Sometimes I think to myself that Yachats, population 688, is where all the old hippies from California have gone. Here you still find people with long hair, long skirts, tie-dye shirts and flowers in their hair. They gather for peace rallies and palm readings, craft festivals and Celtic festivals. They also gather for open mics. (Some say open “mike.” I disagree. Deal with it.)
I had had the note on my refrigerator for six months or so before I finally headed south on Friday night. Most of my music time these days centers around church music, but the new song circle in Yachats spurred me to check out the open mic. There, I could sing anything I wanted.
I have been to so many open mics. Bars, restaurants, coffee shops with loud espresso machines, community halls. Drunks, rockers, stoners, Bob Dylan soundalikes, kids just learning to play an instrument, pros reliving their glory days. Good microphones, bad microphones, no microphones. But I’ve been missing the open mic we used to have here in South Beach and my friend and former bandmate Stacy was involved in this one, so I thought I’d give it a try.

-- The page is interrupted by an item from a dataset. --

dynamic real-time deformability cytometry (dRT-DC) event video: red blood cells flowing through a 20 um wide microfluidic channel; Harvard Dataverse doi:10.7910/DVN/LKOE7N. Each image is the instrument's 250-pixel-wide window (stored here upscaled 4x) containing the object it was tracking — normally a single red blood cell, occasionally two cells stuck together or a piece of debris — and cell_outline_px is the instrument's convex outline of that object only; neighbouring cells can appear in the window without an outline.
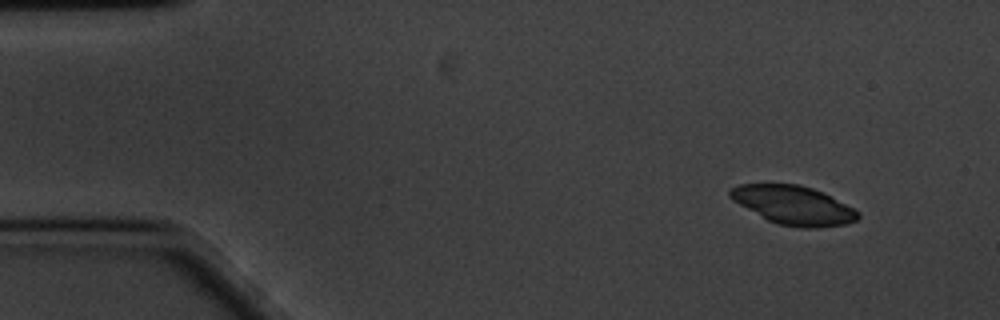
{"species": "common noctule bat (a hibernating species)", "species_latin": "Nyctalus noctula", "temperature_condition": "cold", "stored_images_in_passage": 12, "camera_frame_rate_fps": 3000, "um_per_image_px": 0.085, "animal": {"sex": "male", "body_mass_g": 20.1, "forearm_length_mm": 53.5}, "frame": {"image": 1, "passage_image": 1, "time_ms": 0.0, "image_size_px": [1000, 320], "cell_outline_px": [[860, 216], [856, 220], [844, 224], [816, 228], [800, 228], [776, 224], [768, 220], [732, 200], [728, 196], [728, 192], [732, 188], [740, 184], [800, 184], [824, 192], [860, 212]], "centroid_in_image_um": [67.45, 17.44], "position_along_channel_um": 17.6, "area_um2": 28.84}}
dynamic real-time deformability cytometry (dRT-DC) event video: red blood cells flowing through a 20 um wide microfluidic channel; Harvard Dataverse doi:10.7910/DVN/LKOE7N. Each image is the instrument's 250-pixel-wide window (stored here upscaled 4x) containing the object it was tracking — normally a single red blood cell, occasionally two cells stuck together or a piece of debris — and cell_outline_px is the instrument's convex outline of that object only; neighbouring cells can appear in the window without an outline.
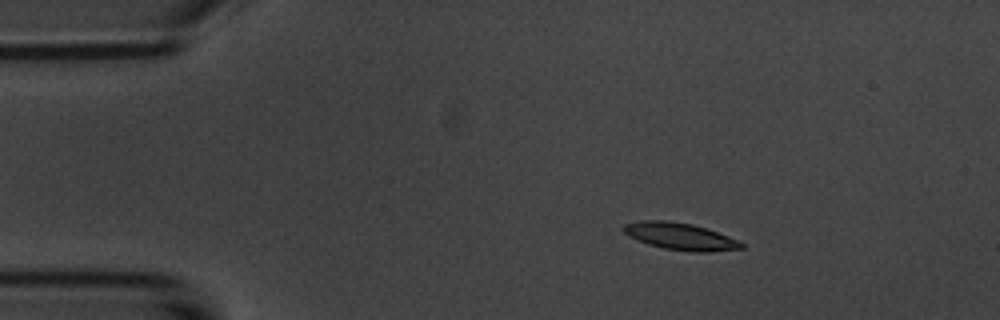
{"species": "common noctule bat (a hibernating species)", "species_latin": "Nyctalus noctula", "temperature_condition": "room temperature", "stored_images_in_passage": 5, "camera_frame_rate_fps": 3000, "um_per_image_px": 0.085, "animal": {"sex": "male", "body_mass_g": 20.1, "forearm_length_mm": 53.5}, "frame": {"image": 1, "passage_image": 1, "time_ms": 0.0, "image_size_px": [1000, 320], "cell_outline_px": [[744, 248], [704, 252], [692, 252], [664, 248], [648, 244], [624, 232], [620, 228], [624, 224], [644, 220], [668, 220], [692, 224], [708, 228], [740, 240], [744, 244]], "centroid_in_image_um": [57.87, 20.08], "position_along_channel_um": 27.1, "area_um2": 18.55}}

The usual venue, the Green Salmon coffeehouse, was not available, so we met at Ona, a restaurant on the west side of the highway. When I arrived a little before 7, not late, there was no parking to be had anywhere around the building. Parking at the grocery store down the road apiece, I lugged my guitar to the restaurant, arriving just as another woman was opening the door, and walked into a noisy, steamy-windowed, orange-walled room loaded with Yachatsians clustered on a variety of chairs and sofas. Stacy beckoned me to the last empty chair, right in the front row, just in time for the festivities to begin. We could barely hear each other talk over the roar coming from this room and the bar/dining room behind us.
You’d think I wouldn’t get stage fright after 30 years of performing, but I do. I get anxious, and I start thinking I’ve had enough of the music business. Why do I keep doing this to myself? I’m too old. These are not my people. Why drive all the way down here when I’m not getting paid? Yada yada yada. I have learned not to take these thoughts seriously because as soon I get behind the microphone, I will change my mind and want to perform every minute of every day until I die.

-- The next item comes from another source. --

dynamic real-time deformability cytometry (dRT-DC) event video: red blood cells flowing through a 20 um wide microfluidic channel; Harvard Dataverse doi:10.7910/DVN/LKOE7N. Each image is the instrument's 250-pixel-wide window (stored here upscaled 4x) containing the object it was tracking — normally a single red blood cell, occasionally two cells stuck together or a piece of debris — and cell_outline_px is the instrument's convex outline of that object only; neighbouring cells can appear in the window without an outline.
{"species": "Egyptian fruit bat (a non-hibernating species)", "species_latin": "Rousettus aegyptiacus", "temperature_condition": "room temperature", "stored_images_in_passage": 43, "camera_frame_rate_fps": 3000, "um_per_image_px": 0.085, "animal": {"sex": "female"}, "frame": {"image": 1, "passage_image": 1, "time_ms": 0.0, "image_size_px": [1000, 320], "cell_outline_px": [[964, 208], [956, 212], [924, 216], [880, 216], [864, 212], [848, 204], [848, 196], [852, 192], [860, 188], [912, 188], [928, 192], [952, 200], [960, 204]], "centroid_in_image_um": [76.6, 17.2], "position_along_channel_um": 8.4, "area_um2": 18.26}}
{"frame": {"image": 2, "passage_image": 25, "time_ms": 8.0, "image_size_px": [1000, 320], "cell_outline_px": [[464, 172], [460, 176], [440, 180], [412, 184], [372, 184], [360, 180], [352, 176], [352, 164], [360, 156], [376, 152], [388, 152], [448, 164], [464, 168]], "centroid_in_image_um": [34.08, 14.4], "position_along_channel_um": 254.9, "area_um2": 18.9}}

Our hosts started us with some guitar and mandolin with vocal harmony. Nice. Then “Rambling Ruth” played “Three Coins in the Fountain” on her violin, along with a couple of other oldies. Stacy performed with her brother and a friend. Delicious music. A brand new quartet of women got up and sang gorgeous a capella harmony about peace, love and . . . harmony.

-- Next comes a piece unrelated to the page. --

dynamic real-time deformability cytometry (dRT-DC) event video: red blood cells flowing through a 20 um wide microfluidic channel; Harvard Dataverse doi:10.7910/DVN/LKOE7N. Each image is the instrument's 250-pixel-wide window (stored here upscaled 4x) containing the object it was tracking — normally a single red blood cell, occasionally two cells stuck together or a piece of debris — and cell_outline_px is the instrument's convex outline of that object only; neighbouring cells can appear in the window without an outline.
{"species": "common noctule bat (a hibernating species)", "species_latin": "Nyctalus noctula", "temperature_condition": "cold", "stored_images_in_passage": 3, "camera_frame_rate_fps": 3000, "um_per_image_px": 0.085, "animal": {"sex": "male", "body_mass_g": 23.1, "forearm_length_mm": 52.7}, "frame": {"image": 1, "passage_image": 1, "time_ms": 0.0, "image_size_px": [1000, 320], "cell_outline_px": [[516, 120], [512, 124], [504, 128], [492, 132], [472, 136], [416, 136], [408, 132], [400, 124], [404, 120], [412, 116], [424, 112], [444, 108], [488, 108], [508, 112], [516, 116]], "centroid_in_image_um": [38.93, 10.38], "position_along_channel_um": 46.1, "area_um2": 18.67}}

I was number five, thirsty, and nervous as hell. I had been clutching my guitar between my knees for an hour. I had expected to plug my guitar into an amp, but there was just one microphone that nobody seemed to be using. I had pictured us at a white-tablecloth restaurant where we sat at tables and ordered food and drinks. I had thought I’d have dessert. But no, we were just packed in this hot room and told we’d have a break around 8.
The break came after number 4. I bolted to the bar and waited in line while the bartender with the braided beard served actual drinks to paying customers. He gave me a glass of ice water. Ah. That helped.
Then Stacy read a poem written by her mom, and I was up. “Sue Lick?” The MC looked around. Me. I hugged onto the mic, wanting to be heard. I started singing and playing. By the end of the first tune, some people were singing along. They laughed at my jokes, applauded, and made me feel like a star. They also quieted down for my second song, a new one. I couldn’t hear well enough to do the fancy guitar licks I had practiced, but I sang as well as I ever have. And the last song went over big. I said thank you about a hundred times and went back to my chair, feeling happy, wanting to do this forever.
Every act after that was genius. The poets, the woman who sang “Look to the Rainbow” a capella, Ian playing originals on guitar, the woman in the red velvet mini-dress and leg-warmers who fumbled through a song she just wrote on the ukulele, the guy reading from his memoir, the mayor leading us in Roger Miller’s “You Can’t Rollerskate in a Buffalo Herd.” Loved them all. Promised to come back next month.
I’m aging into an exact copy of my mom, but inside, I’m an old hippie from California, too.